Banned adviser jailed for stealing shares worth $1.5m


A former financial adviser has been jailed after being found guilty of stealing shares worth almost $1.5 million to meet margin calls on his mother's margin lending account.
Todd Michael King was sentenced to two years imprisonment on Friday, after being convicted of stealing two parcels of Westfarmers Ltd shares worth $1,479,050 from a client's account, between July 2007 and June 2008.
The Australian Securities and Investments Commission (ASIC) permanently banned King from working as an adviser in May 2011, after an investigation found that he had engaged in misleading and deceptive conduct associated with the theft of the Westfarmers shares.
The ASIC investigation found that King had breached the Corporations Act 2001, by placing a scanned copy of a client's signature on a document which made possible the unauthorised transfer of 40,000 client shares with a value of approximately $1.5 million.
The ASIC investigation also found that he transferred funds from a client's account for his own use in breach of an agreement with another client not to do so.

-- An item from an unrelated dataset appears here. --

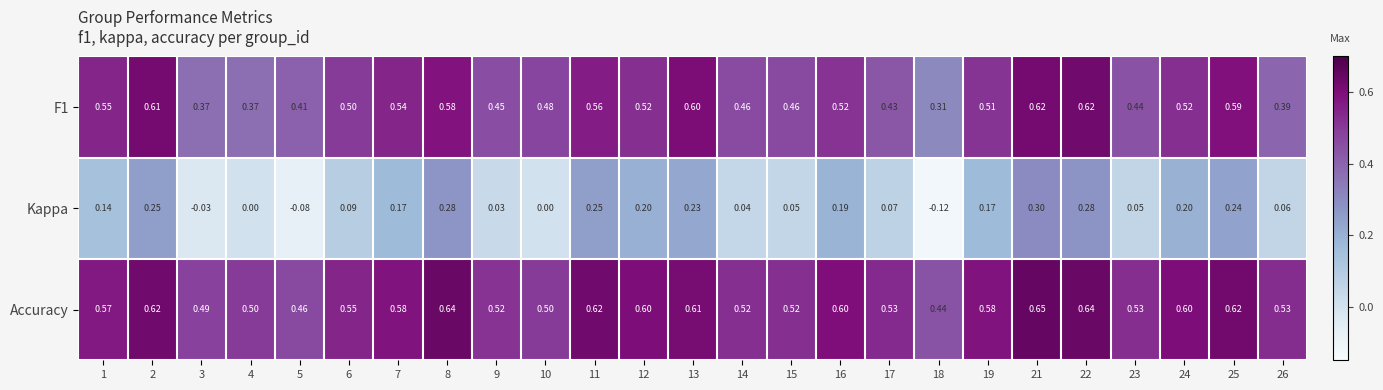

Which series has the largest range (max minus min)?

Kappa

ASIC Commissioner John Price backed the court's decision to jail King.
"A jail sentence shows that the court views misconduct by financial advisers very seriously," he said.
"ASIC will continue to focus on holding advisers who break the law to account in order to maintain consumer confidence in the financial services industry."
While the court sentenced King to two years in jail, he was also made eligible for parole.